Bild: „Besser als alles, was danach kam“: Eishockey in der Sowejtunion.
taz: Herr Polsky, Sie wuchsen in den 80er Jahren in Chicago auf. Wussten
Sie damals etwas über sowjetisches Eishockey? Sie wollten ja selbst
Eishockeyspieler werden.
Gabe Polsky: Meine Eltern waren sowjetische Einwanderer aus der Ukraine.
Sie kamen 1976 an. Als Kind wollte ich mich an die amerikanische Kultur
anpassen und mit der russischen Sprache nichts zu tun haben.
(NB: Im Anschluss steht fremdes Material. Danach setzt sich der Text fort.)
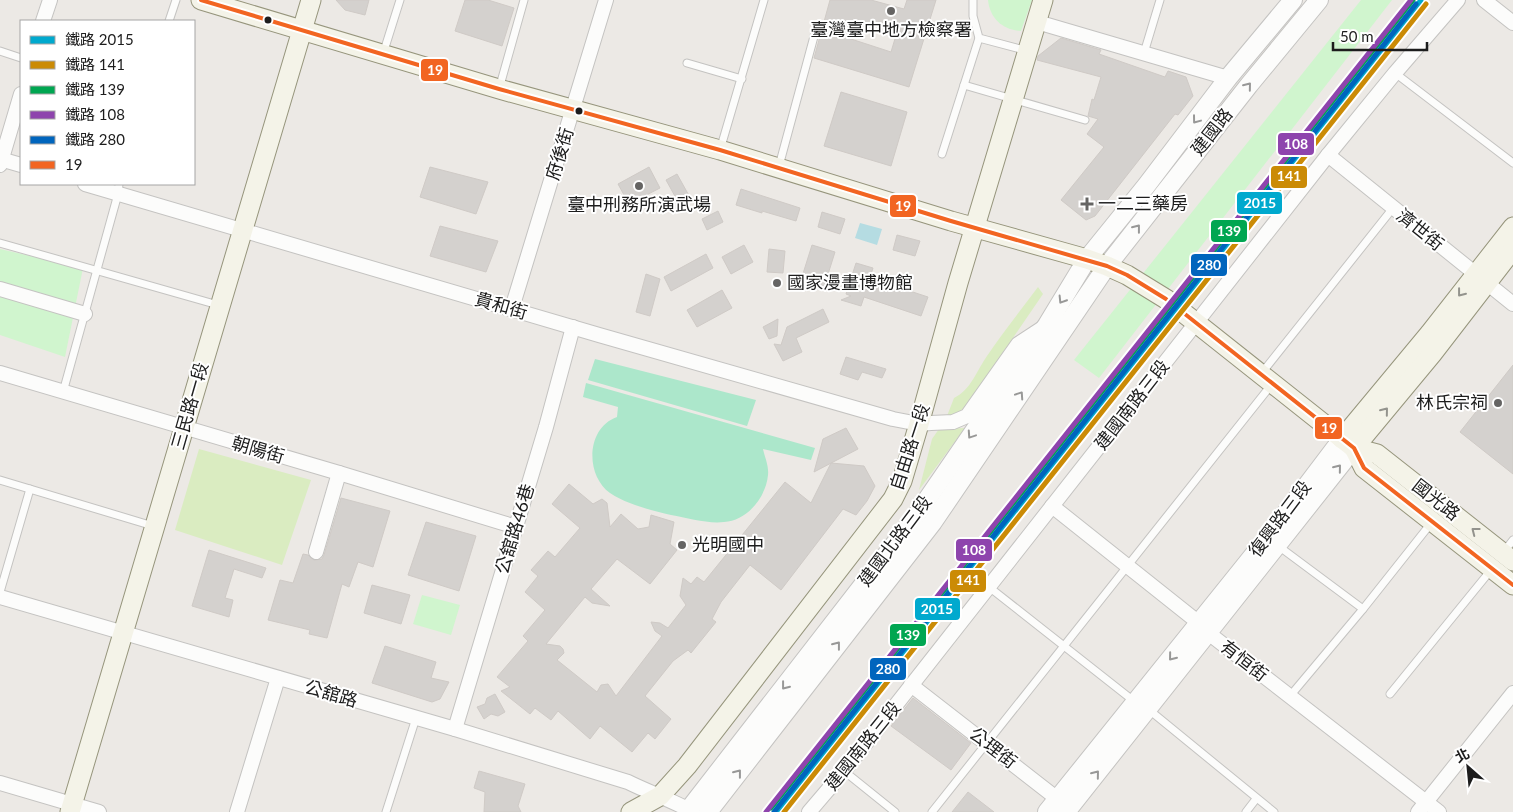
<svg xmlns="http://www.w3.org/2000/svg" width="1513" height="812" viewBox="0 0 1513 812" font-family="Lato,'Noto Sans TC',sans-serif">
	<rect width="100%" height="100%" fill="#ece9e5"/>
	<!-- grass -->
	<g fill="#daecc1">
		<path d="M1038,287l5,7 -72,105c-6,8 -13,17 -24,17l7,-18c17,-8 23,-28 33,-42 16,-24 34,-46 51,-69z"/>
		<polygon points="965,428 919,490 932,439 939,429"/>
		<polygon points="199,449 311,480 282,565 175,530"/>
	</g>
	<!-- park -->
	<g fill="#d0f5ce">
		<path d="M988,0h44l-11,31c-18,-1 -31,-12 -33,-31z"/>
		<polygon points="1361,0 1392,0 1099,378 1074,360"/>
		<polygon points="0,249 83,268 65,357 0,335"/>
		<polygon points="422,595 460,605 451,635 413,624"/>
	</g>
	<!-- pitch -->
	<g fill="#ace7cb">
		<polygon points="595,359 756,400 747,426 588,380"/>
		<path d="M586,383l229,65 -4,12 -48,-11c2,9 6,17 5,26 -2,22 -21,46 -44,47 -16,2 -36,-4 -53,-7 -20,-5 -43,-10 -61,-22 -25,-18 -24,-65 7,-76l1,-10 -35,-10z"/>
	</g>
	<!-- water -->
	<polygon fill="#b5dce2" points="860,223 882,229 877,245 855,238"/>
	<!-- building -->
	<g fill="#d4d1ce" stroke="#cfcac6" fill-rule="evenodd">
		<polygon points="336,0 369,0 365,15 345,10"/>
		<polygon points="465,0 488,0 514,8 502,46 455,31"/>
		<path d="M830,0h41l33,9 3,-9h29l-27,87 -95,-29zM854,19l43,13 -6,20 -43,-14z"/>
		<polygon points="1061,38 1101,50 1099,54 1165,77 1168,71 1186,77 1193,96 1178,115 1175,114 1095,216 1086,220 1061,200 1104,147 1087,134 1098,119 1088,116 1092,99 1094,100 1101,77 1037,60 1038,56"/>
		<polygon points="841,92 907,112 891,166 824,146"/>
		<polygon points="430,167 488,182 476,214 420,197"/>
		<polygon points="649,167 660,188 629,204 618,184"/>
		<polygon points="677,174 692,201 681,207 666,180"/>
		<polygon points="741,189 800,208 796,221 762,211 762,213 736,205"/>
		<polygon points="718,211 723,222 707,230 702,219"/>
		<polygon points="822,212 845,219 840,234 818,227"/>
		<polygon points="440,226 498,241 486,272 430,256"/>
		<polygon points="897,235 920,241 915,256 893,250"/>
		<polygon points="744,245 753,262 731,274 722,257"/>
		<polygon points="812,245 835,252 824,287 801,280"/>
		<polygon points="769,249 785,251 783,273 767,272"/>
		<polygon points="706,254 713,268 671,291 664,277"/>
		<polygon points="856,263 873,268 870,278 928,297 921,316 864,297 861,306 841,300 851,296 846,294"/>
		<polygon points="646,274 660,279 650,316 636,312"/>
		<polygon points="722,290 732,308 697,327 687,310"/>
		<polygon points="823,309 829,322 796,338 802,352 783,361 774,344 781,345 787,327"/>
		<polygon points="778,319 777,336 769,339 763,327"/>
		<polygon points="846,357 886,369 882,378 862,372 858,380 840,374"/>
		<polygon points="1513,365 1513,474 1460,432"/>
		<polygon points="846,428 858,449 814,472 823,439"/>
		<polygon points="831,463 864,466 875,486 867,501 856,515 843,509 781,590 750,565 721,602 712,619 716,622 691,653 688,650 673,661 645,696 671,719 655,739 648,733 632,752 600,726 590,739 558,711 551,720 535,708 530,714 501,691 510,687 497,677 528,641 523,636 545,610 525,592 538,576 531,570 548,551 555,557 580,528 552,504 569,484 593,504 602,499 607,503 610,527 621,514 638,529 649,527 651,515 674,522 670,544 677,550 650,584 617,559 591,589 610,606 592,603 585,597 546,644 560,646 563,649 564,653 557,660 597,692 601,685 608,684 616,696 662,636 655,631 651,622 660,623 668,628 686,605 680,596 683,578 691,584 697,577 704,582 785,482 811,503"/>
		<polygon points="341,498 390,511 373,567 358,562 349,587 342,584 327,638 309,634 310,630 268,620 280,580 293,583 303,554 308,555 314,560 322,559 324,555"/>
		<polygon points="426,522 476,536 459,591 408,575"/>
		<polygon points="209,550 266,568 262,578 234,569 225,598 233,600 229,617 192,606"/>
		<polygon points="372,585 410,595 401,624 364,613"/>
		<polygon points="385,646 436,662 431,678 449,682 440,699 432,702 372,683"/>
		<polygon points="495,694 505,712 498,716 491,714 484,719 477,707 485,704 487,698"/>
		<polygon points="913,698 971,743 951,770 891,726"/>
		<polygon points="479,771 525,784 518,806 521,812 484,812 485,792 474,788"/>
		<polygon points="968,792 994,812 952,812"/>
	</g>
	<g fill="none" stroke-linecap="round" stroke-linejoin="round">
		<!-- service casing -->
		<g stroke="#c4c3c1" stroke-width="9">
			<g id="service">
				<polyline points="973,0 973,16 979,38 1028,51"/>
				<polyline points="169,21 176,0"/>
				<polyline points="0,51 21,58"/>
				<polyline points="1144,53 1160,0"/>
				<polyline points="383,54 400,0"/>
				<polyline points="687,63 742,79"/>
				<polyline points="1395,73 1513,163"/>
				<polyline points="964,85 1085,120"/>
				<polyline points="499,89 524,0"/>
				<polyline points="720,150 764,0"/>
				<polyline points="942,154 979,38"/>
				<polyline points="779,166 816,29"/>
				<polyline points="0,243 218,305"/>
				<polyline points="1261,374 1393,208"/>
				<polyline points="63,392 118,194 119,184"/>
				<polyline points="0,480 153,526"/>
				<polyline points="1277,545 1363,609"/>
				<polyline points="1503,553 1513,540"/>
				<polyline points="989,587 1135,702"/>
				<polyline points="0,592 30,489"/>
				<polyline points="1390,694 1491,570"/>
				<polyline points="1290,696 1363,609 1432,522"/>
				<polyline points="1148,709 1274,812"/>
				<polyline points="844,771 895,812"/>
				<polyline points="386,812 416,718"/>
				<polyline points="932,812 1272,384"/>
				<polyline points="1246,812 1256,799"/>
			</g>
		</g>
		<!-- minor casing -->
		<g stroke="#c4c3c1" stroke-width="16">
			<g id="minor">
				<polyline points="1484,0 1513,23"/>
				<polyline points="43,21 50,0"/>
				<polyline points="1037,22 1228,78"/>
				<polyline points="1328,155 1513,304"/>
				<polyline points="0,159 21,165"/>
				<polyline points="0,165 21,94"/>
				<polyline points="85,184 599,335 893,419 919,424 931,423 953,422 967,416 1018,344 1044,327"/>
				<polyline points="0,289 85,314"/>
				<polyline points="512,308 606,0"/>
				<polyline points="0,373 339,473 516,527"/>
				<polyline points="1052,506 1199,623 1207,632 1439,812"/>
				<polyline points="316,552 339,473"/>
				<path d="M0,597l455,132 173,53c22,11 44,18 65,30"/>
				<polyline points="911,685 1064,804"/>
				<polyline points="455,729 546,427 573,327"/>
				<polyline points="0,783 99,812"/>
				<polyline points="237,812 278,678"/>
				<polyline points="809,812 844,771 1328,155 1395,73 1458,0"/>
				<polyline points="1418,812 1513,693"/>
			</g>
		</g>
		<!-- tertiary casing -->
		<g stroke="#c4c3c1" stroke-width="20">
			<g id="tertiary">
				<polyline points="687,812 911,523 1047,325 1087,259 1146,186 1228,78 1293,0"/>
				<polyline points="708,812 933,522 1107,266 1249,85 1319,0"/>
				<polyline points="1047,812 1264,542 1342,439"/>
				<polyline points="1066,812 1354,448"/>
			</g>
		</g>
		<!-- secondary casing -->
		<g stroke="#96957c" stroke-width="21">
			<g id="secondary">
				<polyline points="201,0 499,89 720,150 951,221 1087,259 1107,266 1127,275 1166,299 1354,448 1377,454 1513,561"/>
				<polyline points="1342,439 1430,333 1513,227"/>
				<polyline points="1354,448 1432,354 1513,249"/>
				<polyline points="1354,448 1364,468 1513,585"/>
				<polyline points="70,812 311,0"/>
				<polyline points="631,812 660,796 687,766 893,499 902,481 919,424 958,283 1043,0"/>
			</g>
		</g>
		<!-- service -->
		<use href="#service" stroke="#fcfcfb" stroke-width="7"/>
		<!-- minor -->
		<use href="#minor" stroke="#fcfcfb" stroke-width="14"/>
		<!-- tertiary -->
		<use href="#tertiary" stroke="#fcfcfb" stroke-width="18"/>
		<!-- secondary -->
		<use href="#secondary" stroke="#f4f3e8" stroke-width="19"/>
		<!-- bus-1 casing -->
		<g stroke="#fff" stroke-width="8">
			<polyline id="bus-1" points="201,0 499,89 720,150 951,221 1107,266 1127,275 1166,299 1354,448 1364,468 1513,585"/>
		</g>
		<!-- bus-1 -->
		<use href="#bus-1" stroke="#f26522" stroke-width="4"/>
		<!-- rail-1 casing -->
		<g stroke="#fff" stroke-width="9">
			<polyline id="rail-1" points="776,812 1421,0"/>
		</g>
		<!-- rail-2 casing -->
		<g stroke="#fff" stroke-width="9">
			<polyline id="rail-2" points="784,812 1426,4"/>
		</g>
		<!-- rail-3 casing -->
		<g stroke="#fff" stroke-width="9">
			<polyline id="rail-3" points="771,808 1413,0"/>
		</g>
		<!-- rail-4 casing -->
		<g stroke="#fff" stroke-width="9">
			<polyline id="rail-4" points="766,812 1411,0"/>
		</g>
		<!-- rail-5 casing -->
		<g stroke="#fff" stroke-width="9">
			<polyline id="rail-5" points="774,812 1416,4"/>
		</g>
		<!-- rail-1 -->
		<use href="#rail-1" stroke="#00a9ce" stroke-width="5"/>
		<!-- rail-2 -->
		<use href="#rail-2" stroke="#cb8b06" stroke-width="5"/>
		<!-- rail-3 -->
		<use href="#rail-3" stroke="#00a651" stroke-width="5"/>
		<!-- rail-4 -->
		<use href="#rail-4" stroke="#8e44ad" stroke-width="5"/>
		<!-- rail-5 -->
		<use href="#rail-5" stroke="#0065bd" stroke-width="5"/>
	</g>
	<!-- one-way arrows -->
	<defs><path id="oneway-chevron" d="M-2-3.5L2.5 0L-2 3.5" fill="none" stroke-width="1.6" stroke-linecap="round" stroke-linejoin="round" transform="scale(1.25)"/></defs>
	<g stroke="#989897">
		<use href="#oneway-chevron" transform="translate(1248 86) rotate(-51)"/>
		<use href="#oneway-chevron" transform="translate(1196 120) rotate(127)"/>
		<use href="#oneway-chevron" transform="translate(1137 228) rotate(-52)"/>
		<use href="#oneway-chevron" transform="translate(1062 300) rotate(122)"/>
		<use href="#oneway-chevron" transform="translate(1020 395) rotate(-56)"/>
		<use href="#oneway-chevron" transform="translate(971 435) rotate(124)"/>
		<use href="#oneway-chevron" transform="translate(1338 468) rotate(-51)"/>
		<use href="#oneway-chevron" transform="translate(837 645) rotate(-52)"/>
		<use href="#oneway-chevron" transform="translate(1172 657) rotate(129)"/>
		<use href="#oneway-chevron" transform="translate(785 686) rotate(128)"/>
		<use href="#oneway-chevron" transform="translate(738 773) rotate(-52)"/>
		<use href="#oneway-chevron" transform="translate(1096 774) rotate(-51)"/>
	</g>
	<g stroke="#93938d">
		<use href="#oneway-chevron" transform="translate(1461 293) rotate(128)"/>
		<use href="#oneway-chevron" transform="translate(1385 411) rotate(-51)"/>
		<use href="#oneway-chevron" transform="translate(1475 531) rotate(-142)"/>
	</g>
	<!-- markers -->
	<g fill="#656463" stroke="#fff" stroke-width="2">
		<circle cx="891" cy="11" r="5"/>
		<circle cx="639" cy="186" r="5"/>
		<path d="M1084.5 196.5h5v5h5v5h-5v5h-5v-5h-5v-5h5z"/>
		<circle cx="777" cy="283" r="5"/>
		<circle cx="1498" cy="403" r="5"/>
		<circle cx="682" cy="545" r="5"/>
	</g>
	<g fill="#1d1d1d" stroke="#fff" stroke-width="2">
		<circle cx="268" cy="20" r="4.5"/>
		<circle cx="579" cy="111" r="4.5"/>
	</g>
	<g text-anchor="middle" stroke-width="4" stroke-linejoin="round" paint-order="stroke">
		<!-- poi labels -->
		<g font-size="18" fill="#1d1d1d" stroke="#fff" text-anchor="start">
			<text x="891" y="36" text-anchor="middle">臺灣臺中地方檢察署</text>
			<text x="1098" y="210">一二三藥房</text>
			<text x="639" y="211" text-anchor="middle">臺中刑務所演武場</text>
			<text x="787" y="289">國家漫畫博物館</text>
			<text x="1488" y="409" text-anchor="end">林氏宗祠</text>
			<text x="692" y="551">光明國中</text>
		</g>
		<!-- street labels -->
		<g font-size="18" fill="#1d1d1d" stroke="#fff">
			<text transform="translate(1212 132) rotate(-52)" y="6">建國路</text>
			<text transform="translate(560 154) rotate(-73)" y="6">府後街</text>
			<text transform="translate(1420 230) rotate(39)" y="6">濟世街</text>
			<text transform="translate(501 306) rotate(16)" y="6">貴和街</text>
			<text transform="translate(1132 405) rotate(-52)" y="6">建國南路三段</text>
			<text transform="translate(190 406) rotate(-74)" y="6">三民路一段</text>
			<text transform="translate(910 447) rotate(-72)" y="6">自由路一段</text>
			<text transform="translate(258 450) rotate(16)" y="6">朝陽街</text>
			<text transform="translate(1436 500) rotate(38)" y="6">國光路</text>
			<text transform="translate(1280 519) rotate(-53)" y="6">復興路三段</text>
			<text transform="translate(515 529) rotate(-73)" y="6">公舘路46巷</text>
			<text transform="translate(895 541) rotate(-53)" y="6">建國北路三段</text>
			<text transform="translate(1244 661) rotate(38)" y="6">有恒街</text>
			<text transform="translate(331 694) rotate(16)" y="6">公舘路</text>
			<text transform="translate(863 746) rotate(-51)" y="6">建國南路三段</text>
			<text transform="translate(993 748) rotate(38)" y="6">公理街</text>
		</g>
	</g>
	<g stroke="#fff" stroke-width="2">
		<rect x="420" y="58" width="29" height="24" rx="5" fill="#f26522"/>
		<rect x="1277" y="132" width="38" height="24" rx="5" fill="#8e44ad"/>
		<rect x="1270" y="165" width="38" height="24" rx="5" fill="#cb8b06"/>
		<rect x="1236" y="191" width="47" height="24" rx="5" fill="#00a9ce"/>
		<rect x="889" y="194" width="28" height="24" rx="5" fill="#f26522"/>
		<rect x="1210" y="219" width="38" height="24" rx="5" fill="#00a651"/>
		<rect x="1190" y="253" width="38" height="24" rx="5" fill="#0065bd"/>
		<rect x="1314" y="416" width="29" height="24" rx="5" fill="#f26522"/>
		<rect x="955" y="538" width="38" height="24" rx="5" fill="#8e44ad"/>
		<rect x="949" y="569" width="38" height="24" rx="5" fill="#cb8b06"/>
		<rect x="914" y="597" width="47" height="24" rx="5" fill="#00a9ce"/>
		<rect x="889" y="623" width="38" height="24" rx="5" fill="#00a651"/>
		<rect x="869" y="657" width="38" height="24" rx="5" fill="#0065bd"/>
	</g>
	<g font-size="14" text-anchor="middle" font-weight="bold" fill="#fff">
		<text x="435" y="75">19</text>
		<text x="1296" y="149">108</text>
		<text x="1289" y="181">141</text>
		<text x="1260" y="208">2015</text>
		<text x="903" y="211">19</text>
		<text x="1229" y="236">139</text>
		<text x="1209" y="270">280</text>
		<text x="1329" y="433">19</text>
		<text x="974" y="555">108</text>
		<text x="968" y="585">141</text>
		<text x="937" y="614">2015</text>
		<text x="908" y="640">139</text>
		<text x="888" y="674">280</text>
	</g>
	<!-- legend -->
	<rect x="20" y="20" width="175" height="165" fill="#ffffff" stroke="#a5a5a5"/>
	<rect x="30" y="36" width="25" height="8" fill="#00a9ce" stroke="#a5a5a5"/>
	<text x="65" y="45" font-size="15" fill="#1d1d1d">鐵路 2015</text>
	<rect x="30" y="61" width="25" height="8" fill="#cb8b06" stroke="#a5a5a5"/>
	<text x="65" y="70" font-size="15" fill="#1d1d1d">鐵路 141</text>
	<rect x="30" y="86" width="25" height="8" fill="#00a651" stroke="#a5a5a5"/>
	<text x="65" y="95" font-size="15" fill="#1d1d1d">鐵路 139</text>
	<rect x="30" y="111" width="25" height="8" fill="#8e44ad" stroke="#a5a5a5"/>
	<text x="65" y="120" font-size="15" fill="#1d1d1d">鐵路 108</text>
	<rect x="30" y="136" width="25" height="8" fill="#0065bd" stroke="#a5a5a5"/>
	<text x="65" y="145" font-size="15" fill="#1d1d1d">鐵路 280</text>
	<rect x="30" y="161" width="25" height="8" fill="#f26522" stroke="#a5a5a5"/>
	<text x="65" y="170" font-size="15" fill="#1d1d1d">19</text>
	<!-- north arrow -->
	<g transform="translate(1468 767) rotate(333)" stroke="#ffffff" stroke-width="4" paint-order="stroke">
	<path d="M0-4L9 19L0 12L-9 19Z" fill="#1d1d1d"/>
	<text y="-8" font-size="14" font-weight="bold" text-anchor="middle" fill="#1d1d1d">北</text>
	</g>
	<!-- scale -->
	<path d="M1333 42v8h94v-8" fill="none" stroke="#1d1d1d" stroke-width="2.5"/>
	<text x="1340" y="42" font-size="15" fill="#1d1d1d" stroke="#ffffff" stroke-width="4" paint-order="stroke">50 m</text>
</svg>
Mir war das
peinlich, es war einfach nicht cool, das merkte ich, auch wenn ich nicht
viel davon verstand. Ich weiß nicht – soll ich Ihnen die lange Version der
Geschichte erzählen?
Bitte. Legen Sie los.
Als ich dreizehn Jahre alt war, hatte ich einen Trainer, der aus der
ehemaligen Sowjetunion kam. Er öffnete mir die Augen für Sport und Hockey,
ermunterte mich, kreativ zu sein, und seine Art zu spielen war das
Gegenteil dessen, was ich vorher kennengelernt hatte. Wir improvisierten,
liefen auf den Händen oder trugen die Mitspieler auf dem Rücken. Er wurde
in der Hockey-Gemeinde von Chicago ein bisschen verspottet, aber mir half
er dabei, mich als Spieler und als Mensch zu entwickeln. Und dann fiel mir
ein Video in die Hände, in dem es um sowjetisches Hockey ging. Das war
1987, der Canada Cup. Das Hockey, das damals gespielt wurde, ist besser als
alles, was danach kam. Ich war gebannt von dem, was ich auf dem Eis sah.
Weshalb?
Weil es eine kreative Revolution war. Was sie machten, war unglaublich, sie
spielten auf eine so tiefgehende Art und Weise, auf der Ebene des Gefühls
wie auf der des Verstands. Ich fing an, mehr darüber zu lesen, und dabei
merkte ich, dass es nicht nur um Hockey ging, sondern vor allem um
Russland, die Russen und die „russische Seele“. Darüber, wie man in der
Sowjetunion lebte. Für das Individuum gab es kaum Respekt, man konnte die
Autorität nicht herausfordern, man musste seinem Land dienen.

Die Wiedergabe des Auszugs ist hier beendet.